Required work:
[A] From the text on the song's live performances and film version, list the Roger Waters solo tours on which the song has been part of the set.
[B] According to the text on the song's live performances and film version, why did German authorities investigate Waters after his May 2023 concert in Berlin? Answer in one to three sentences.
[C] Please continue the text on the song's live performances and film version from the point where it stops.

Text segment:
Waters has also regularly performed the song on his other solo tours, with it featuring in the set for his The Pros and Cons of Hitch Hiking, Radio K.A.O.S., In the Flesh, The Dark Side of the Moon Live, and This Is Not a Drill tours.

In May 2023, Waters' portrayal of the song drew backlash when he donned the dictator persona and costume at a concert in Berlin on the This Is Not a Drill tour. German authorities began investigating Waters for the performance, as Germany has strict laws against incitement to racial hatred. Nazi symbolism is banned in Germany, with exemptions for educational and artistic purposes.

== Film version ==
The beginning of the film shows Pink sitting in a locked hotel room. A housekeeper knocks repeatedly, then uses her keys to let herself in. While this happens, Pink's mind flashes back to a concert, in which a massive crowd of eager concertgoers manages to break down a chained door to the concert venue and rush inside, trampling each other in the process. The film shows quick cuts of rioting fans and a violent police response, interspersed with scenes of soldiers being bombed in the fields of war. A Nazi German Ju 87 Stuka bombs a bunker, in which Pink's father is killed.

The song is performed by Pink (Bob Geldof) in his dictator garb, with the set decorated like a Nazi rally, an insignia of two crossed hammers replacing the swastika. Geldof recorded his own vocals over the original Pink Floyd music track, replacing Waters' vocals.

The film version also uses a mix in which the song's intro was longer, with the E minor power chord riff, and a short David Gilmour solo, repeating twice. This was edited out of the record due to time constraints, however this full length intro has been included in every live performance, except for a heavily abridged instrumental version performed by Waters at the Live Earth concert in 2007.

Later in the film, the reprise is used in a similar way as in the album, picking up shortly after Pink's transformation into a dictator. The song is one of the most radically changed among film versions, having been converted to an orchestral piece. The dictator questions the loyalty of the fans, while setting his dogs against the "queers" and "coons" he singles out. As the song ends, the crowd's chant of "Pink Floyd!" is replaced with "Hammer", invoking the film motif of hammers. In addition, both Pink and the crowd display the "Hammer" salute, arms crossed in front of the chest at the wrists like a pair of crossed hammers. In addition, the "Crossed Hammer" logo can be seen everywhere. The song immediately segues into "Run Like Hell".

Data section:
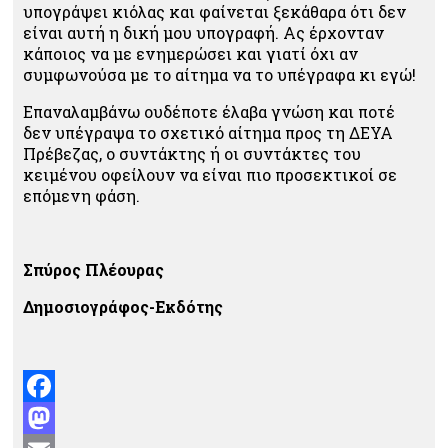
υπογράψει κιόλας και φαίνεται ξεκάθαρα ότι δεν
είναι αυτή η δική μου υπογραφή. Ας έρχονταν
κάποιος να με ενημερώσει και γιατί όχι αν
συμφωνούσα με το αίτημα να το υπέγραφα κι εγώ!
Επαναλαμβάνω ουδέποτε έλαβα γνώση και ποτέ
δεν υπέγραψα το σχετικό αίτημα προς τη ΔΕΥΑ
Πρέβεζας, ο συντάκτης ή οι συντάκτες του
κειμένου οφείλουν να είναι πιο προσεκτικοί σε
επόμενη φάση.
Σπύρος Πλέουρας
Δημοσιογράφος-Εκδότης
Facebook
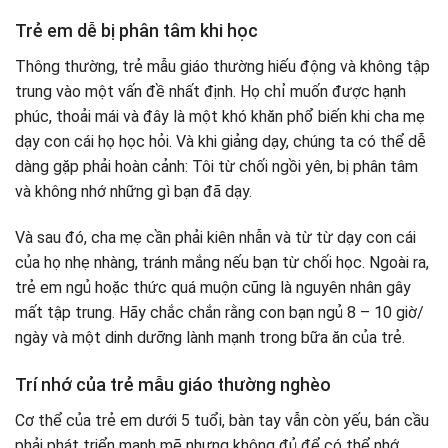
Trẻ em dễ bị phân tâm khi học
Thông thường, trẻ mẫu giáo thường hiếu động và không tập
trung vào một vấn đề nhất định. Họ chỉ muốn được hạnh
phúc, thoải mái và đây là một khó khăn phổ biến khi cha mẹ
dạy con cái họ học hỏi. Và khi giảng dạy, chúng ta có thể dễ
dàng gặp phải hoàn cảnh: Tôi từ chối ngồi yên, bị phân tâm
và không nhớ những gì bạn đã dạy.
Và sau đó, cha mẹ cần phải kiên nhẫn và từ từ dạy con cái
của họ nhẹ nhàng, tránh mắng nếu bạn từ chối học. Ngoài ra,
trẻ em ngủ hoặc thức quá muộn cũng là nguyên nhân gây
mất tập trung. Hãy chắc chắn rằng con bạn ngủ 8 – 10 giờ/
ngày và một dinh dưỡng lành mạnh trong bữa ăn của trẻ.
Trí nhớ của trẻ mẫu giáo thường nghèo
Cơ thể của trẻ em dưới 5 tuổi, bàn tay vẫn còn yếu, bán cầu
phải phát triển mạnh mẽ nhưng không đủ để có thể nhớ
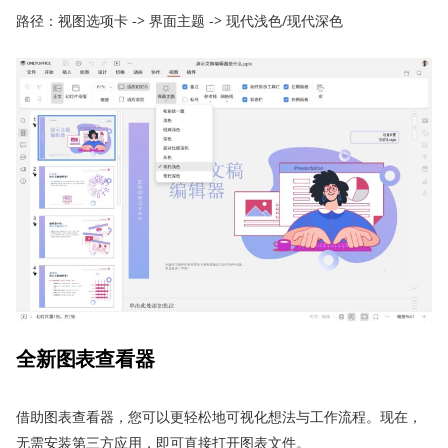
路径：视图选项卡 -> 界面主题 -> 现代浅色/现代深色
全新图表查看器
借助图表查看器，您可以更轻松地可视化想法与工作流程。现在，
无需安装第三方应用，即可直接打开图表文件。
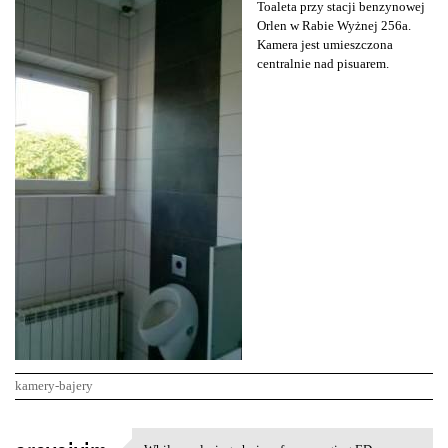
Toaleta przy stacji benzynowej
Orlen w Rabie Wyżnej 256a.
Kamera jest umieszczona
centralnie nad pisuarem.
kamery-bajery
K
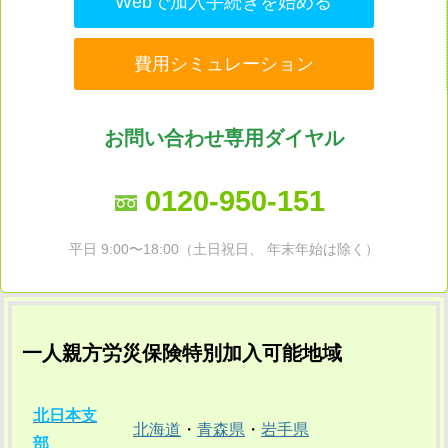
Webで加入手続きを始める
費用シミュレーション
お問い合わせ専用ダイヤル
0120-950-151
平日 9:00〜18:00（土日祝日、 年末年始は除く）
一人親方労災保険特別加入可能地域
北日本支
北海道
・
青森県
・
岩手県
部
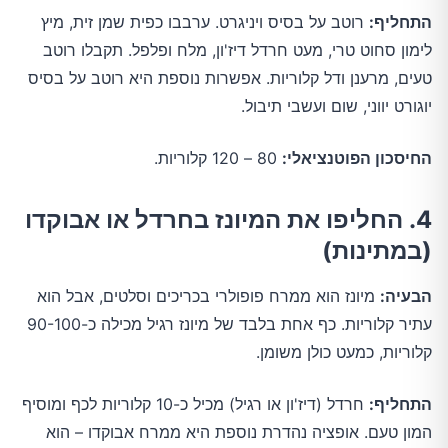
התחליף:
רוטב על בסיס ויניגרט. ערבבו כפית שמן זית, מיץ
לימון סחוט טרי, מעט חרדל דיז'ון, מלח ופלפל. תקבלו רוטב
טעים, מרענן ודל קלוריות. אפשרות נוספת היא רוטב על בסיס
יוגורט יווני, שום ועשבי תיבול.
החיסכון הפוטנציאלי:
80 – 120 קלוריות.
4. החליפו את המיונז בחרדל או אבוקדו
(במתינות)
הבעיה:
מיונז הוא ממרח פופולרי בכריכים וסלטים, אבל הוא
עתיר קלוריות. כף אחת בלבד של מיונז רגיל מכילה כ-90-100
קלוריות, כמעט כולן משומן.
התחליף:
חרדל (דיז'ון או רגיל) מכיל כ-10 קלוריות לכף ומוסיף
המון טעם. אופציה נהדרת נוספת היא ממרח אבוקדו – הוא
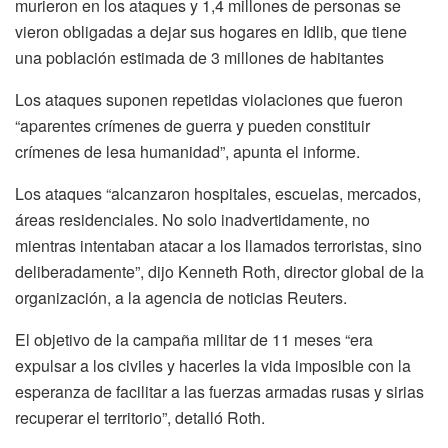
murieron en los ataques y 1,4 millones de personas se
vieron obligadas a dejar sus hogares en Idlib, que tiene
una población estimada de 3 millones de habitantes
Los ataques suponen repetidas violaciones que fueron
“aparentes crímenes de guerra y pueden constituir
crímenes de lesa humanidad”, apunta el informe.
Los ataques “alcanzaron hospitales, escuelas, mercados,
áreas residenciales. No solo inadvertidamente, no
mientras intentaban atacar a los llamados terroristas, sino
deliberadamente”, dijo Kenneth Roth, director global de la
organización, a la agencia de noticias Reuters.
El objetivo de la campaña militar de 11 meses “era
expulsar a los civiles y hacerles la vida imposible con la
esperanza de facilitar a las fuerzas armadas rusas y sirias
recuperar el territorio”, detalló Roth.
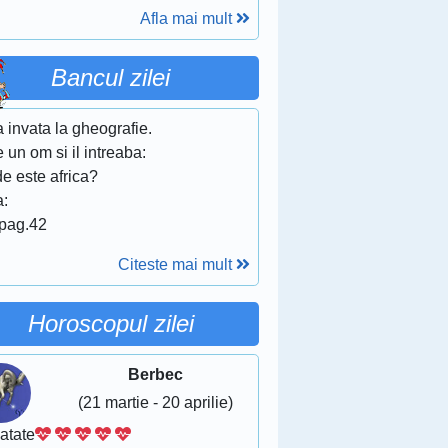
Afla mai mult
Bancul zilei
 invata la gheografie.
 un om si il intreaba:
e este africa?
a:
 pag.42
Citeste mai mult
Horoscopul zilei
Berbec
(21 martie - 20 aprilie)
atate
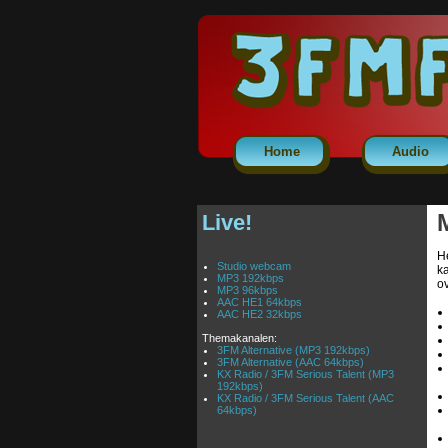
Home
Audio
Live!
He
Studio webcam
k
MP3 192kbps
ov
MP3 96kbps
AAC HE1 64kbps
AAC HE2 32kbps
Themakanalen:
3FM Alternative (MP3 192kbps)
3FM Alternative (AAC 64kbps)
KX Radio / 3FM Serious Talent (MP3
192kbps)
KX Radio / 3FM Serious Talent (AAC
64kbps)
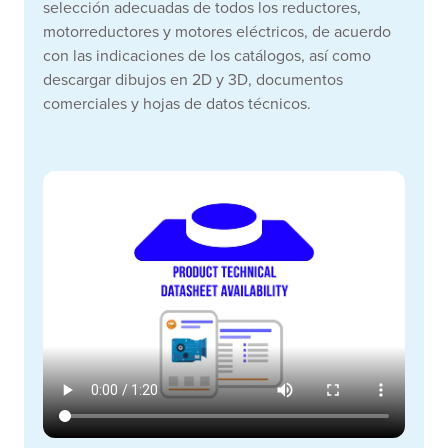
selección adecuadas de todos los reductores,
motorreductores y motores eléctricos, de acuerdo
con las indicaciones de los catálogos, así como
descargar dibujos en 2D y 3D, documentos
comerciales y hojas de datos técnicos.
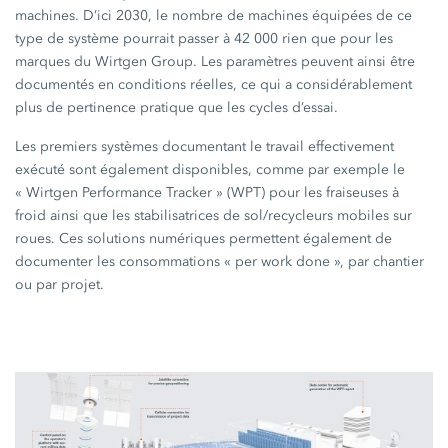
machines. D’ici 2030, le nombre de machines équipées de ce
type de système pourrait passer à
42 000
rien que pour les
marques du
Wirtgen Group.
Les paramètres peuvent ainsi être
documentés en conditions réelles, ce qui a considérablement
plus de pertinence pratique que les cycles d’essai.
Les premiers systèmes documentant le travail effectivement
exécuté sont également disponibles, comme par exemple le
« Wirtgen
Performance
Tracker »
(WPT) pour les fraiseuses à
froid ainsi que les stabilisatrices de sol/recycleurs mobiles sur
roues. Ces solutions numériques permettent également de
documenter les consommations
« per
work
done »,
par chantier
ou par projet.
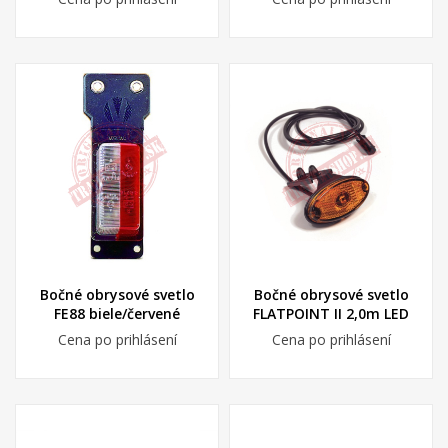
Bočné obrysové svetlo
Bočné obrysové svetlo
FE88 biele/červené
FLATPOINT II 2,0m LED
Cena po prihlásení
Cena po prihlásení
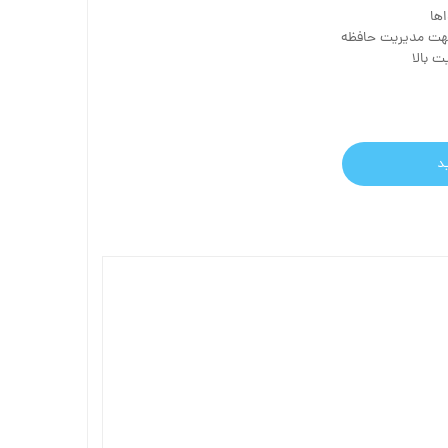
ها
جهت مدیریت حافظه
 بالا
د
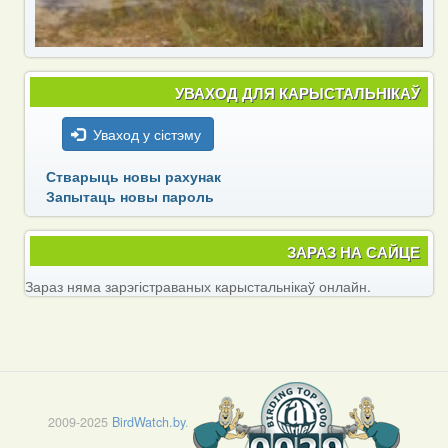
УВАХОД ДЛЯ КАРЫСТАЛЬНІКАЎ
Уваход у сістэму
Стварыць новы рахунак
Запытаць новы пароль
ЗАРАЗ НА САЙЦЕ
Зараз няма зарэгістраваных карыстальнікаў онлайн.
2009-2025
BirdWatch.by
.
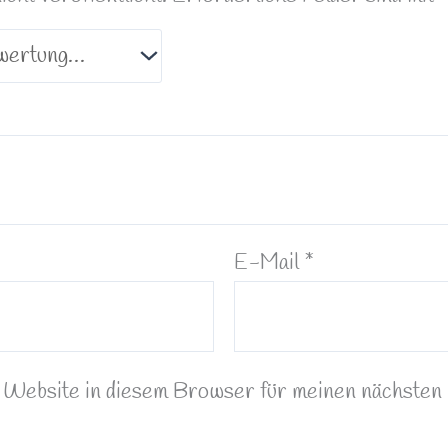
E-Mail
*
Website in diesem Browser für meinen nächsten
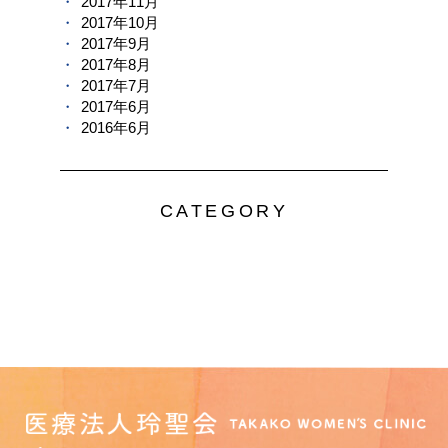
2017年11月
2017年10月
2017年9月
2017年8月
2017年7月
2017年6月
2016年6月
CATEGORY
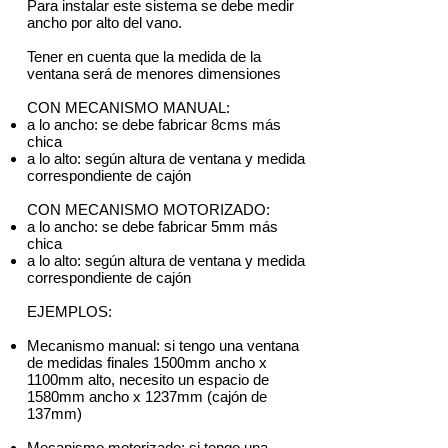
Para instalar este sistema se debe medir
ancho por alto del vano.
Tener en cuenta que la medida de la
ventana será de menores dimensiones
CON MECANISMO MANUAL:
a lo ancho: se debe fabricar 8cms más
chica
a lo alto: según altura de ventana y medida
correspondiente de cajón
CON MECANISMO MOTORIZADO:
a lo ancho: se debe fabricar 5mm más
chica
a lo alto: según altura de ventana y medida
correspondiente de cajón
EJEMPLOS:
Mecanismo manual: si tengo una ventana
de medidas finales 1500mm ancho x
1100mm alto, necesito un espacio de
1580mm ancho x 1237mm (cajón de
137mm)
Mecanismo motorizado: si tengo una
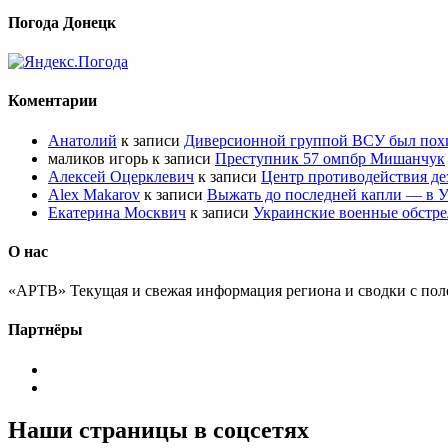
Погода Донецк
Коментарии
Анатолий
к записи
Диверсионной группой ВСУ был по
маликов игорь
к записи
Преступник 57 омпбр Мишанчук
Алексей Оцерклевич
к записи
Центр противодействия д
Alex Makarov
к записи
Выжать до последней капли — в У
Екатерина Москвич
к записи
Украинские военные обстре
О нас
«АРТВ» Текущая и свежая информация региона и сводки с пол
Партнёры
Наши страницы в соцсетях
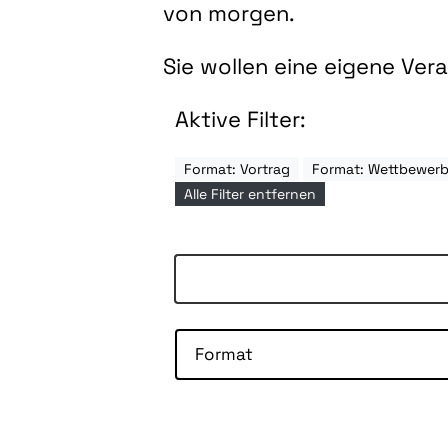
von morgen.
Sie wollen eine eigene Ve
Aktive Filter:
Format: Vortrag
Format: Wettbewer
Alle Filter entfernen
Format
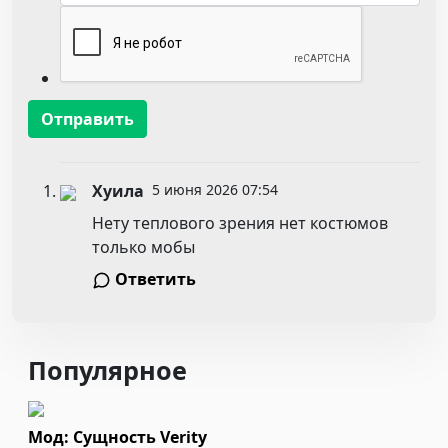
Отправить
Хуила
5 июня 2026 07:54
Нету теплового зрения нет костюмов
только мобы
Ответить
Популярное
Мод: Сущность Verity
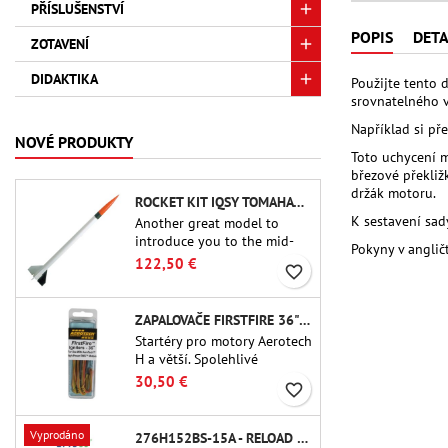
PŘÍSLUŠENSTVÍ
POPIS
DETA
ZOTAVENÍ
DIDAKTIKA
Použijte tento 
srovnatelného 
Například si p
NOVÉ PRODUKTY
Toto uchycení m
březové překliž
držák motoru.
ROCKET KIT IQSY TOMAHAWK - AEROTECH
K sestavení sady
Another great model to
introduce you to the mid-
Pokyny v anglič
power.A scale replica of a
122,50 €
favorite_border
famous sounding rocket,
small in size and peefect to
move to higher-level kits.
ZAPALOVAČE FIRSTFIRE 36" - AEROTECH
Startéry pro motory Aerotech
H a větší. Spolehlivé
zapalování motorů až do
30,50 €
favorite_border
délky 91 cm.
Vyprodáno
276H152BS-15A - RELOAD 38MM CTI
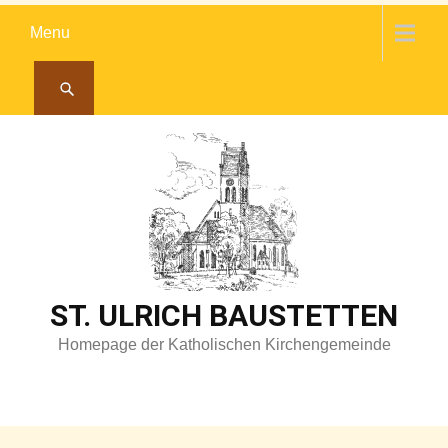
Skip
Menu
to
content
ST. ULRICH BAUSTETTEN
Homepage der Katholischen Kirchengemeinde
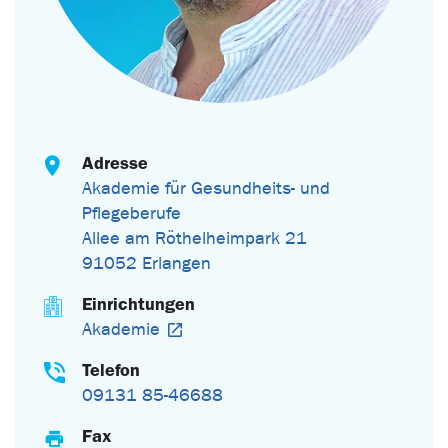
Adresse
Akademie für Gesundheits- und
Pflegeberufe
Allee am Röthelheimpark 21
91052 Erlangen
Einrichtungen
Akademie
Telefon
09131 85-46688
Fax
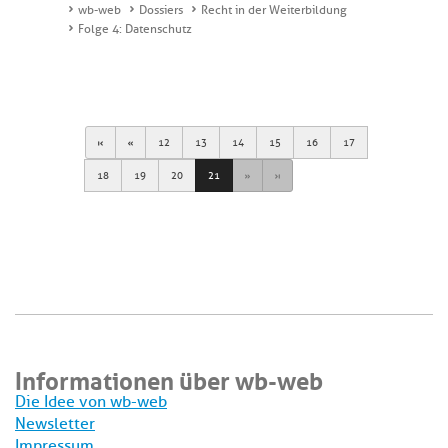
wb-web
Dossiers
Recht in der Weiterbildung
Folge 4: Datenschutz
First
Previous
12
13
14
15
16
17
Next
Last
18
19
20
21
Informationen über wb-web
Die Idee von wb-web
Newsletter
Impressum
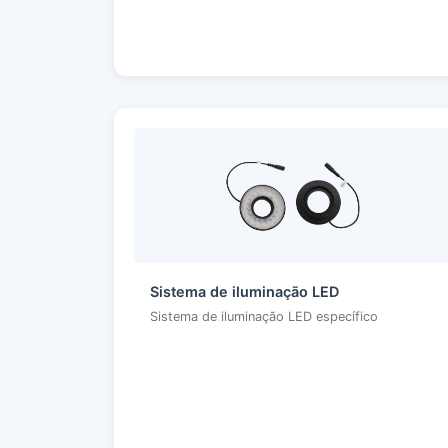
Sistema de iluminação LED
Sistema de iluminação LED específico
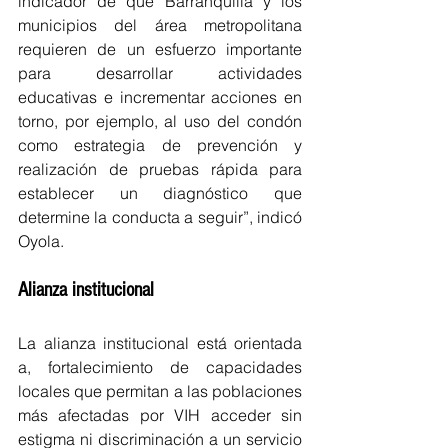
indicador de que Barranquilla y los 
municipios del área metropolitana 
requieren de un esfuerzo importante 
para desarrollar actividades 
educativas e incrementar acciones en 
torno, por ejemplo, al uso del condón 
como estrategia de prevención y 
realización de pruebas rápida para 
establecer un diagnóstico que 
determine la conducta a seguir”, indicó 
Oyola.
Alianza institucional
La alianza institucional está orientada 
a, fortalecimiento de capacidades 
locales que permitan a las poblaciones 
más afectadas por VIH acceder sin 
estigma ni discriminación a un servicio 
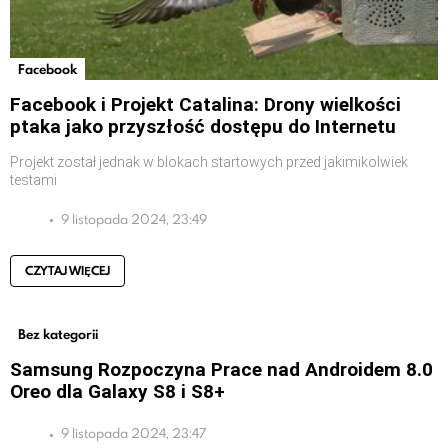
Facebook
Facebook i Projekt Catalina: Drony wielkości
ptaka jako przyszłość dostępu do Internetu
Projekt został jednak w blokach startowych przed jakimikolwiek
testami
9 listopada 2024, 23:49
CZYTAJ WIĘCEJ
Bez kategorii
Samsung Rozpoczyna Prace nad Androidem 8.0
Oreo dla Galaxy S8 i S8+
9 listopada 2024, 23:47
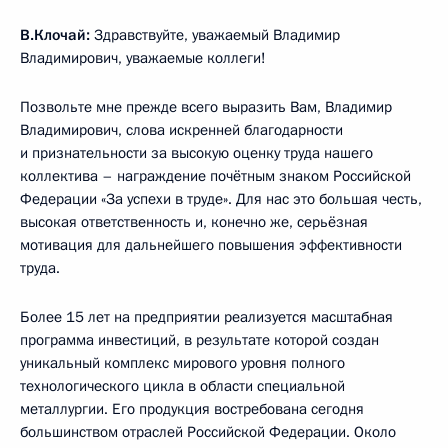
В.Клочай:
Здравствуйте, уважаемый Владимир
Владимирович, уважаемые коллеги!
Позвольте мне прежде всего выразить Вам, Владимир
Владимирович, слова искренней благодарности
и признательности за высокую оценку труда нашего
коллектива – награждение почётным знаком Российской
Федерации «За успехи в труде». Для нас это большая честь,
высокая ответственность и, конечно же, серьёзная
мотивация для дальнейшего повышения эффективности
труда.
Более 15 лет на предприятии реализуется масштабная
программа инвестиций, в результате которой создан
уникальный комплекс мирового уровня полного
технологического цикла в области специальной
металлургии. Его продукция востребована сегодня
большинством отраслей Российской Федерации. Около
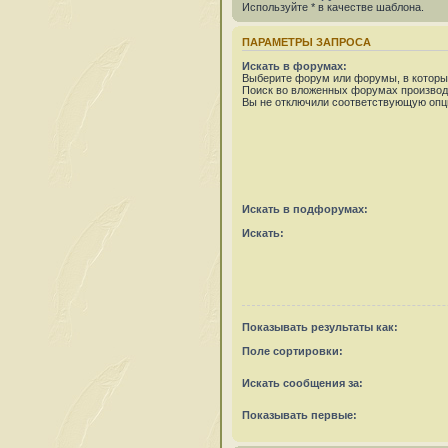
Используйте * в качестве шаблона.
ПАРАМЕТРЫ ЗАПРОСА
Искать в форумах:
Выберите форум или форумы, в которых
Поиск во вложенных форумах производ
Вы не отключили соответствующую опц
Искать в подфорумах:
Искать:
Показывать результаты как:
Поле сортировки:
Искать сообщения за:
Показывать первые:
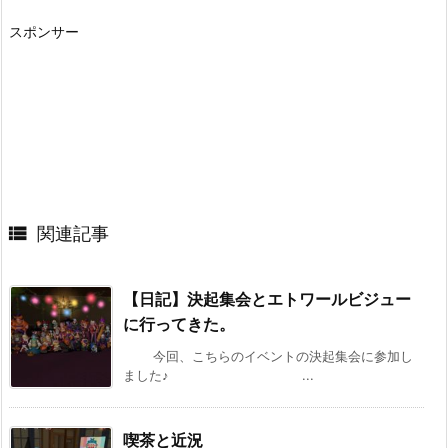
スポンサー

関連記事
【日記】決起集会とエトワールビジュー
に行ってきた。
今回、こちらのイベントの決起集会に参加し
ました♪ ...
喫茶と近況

Answers to the exercise:
[A]
- The Pros and Cons of Hitch Hiking
- Radio K.A.O.S.
- In the Flesh
- The Dark Side of the Moon Live
- This Is Not a Drill

[B] Waters wore the dictator persona and costume on stage in Berlin. German authorities investigated the performance because Germany has strict laws against incitement to racial hatred.

[C]
== Personnel ==
Personnel according to Fitch and Mehon in A History of The Wall.

=== "In the Flesh?" ===
- Roger Waters – lead vocals, bass guitar, EMS VCS 3
- David Gilmour – guitars
- Richard Wright – Prophet-5 synthesiser
- Nick Mason – drums

Additional musicians
- Fred Mandel – Hammond organ
- Bruce Johnston – backing vocals
- Toni Tennille – backing vocals
- Joe Chemay – backing vocals
- Stan Farber – backing vocals
- Jim Haas – backing vocals
- Jon Joyce – backing vocals

=== "In the Flesh" ===
- David Gilmour – ARP Quadra, guitars
- Nick Mason – drums
- Roger Waters – lead vocals, bass guitar, EMS VCS 3
- Richard Wright – backing vocals

Additional musicians
- James Guthrie – ARP Quadra
- Fred Mandel – organ
- Bob Ezrin – Prophet-5
- Bruce Johnston – backing vocals
- Toni Tennille – backing vocals
- Joe Chemay – backing vocals
- Stan Farber – backing vocals
- Jim Haas – backing vocals
- Jon Joyce – backing vocals

== Cover versions ==

- "In the Flesh?" is incorporated in the beginning of "The Big Medley" by Dream Theater, from their first EP A Change of Seasons (1995).
- The Dresden Dolls played it live during their 2007/08 tour.
- Primus has covered the song throughout their career.
- Type O Negative have frequently played it live, using it to open some of their live concerts, notably seen on their DVD Symphony for the Devil (2006).
- Jane's Addiction occasionally plays an instrumental version of the first half of the song.
- The Foo Fighters covered the song frequently on their Wasting Light tour. They also played the song live with Waters on Late Night with Jimmy Fallon.
- Scorpions performed this song in Roger Waters' The Wall – Live in Berlin.
- Country Teasers incorporated elements of "In the Flesh (Reprise)" into "Spiderman in the Flesh" on their fifth studio album The Empire Strikes Back (2006).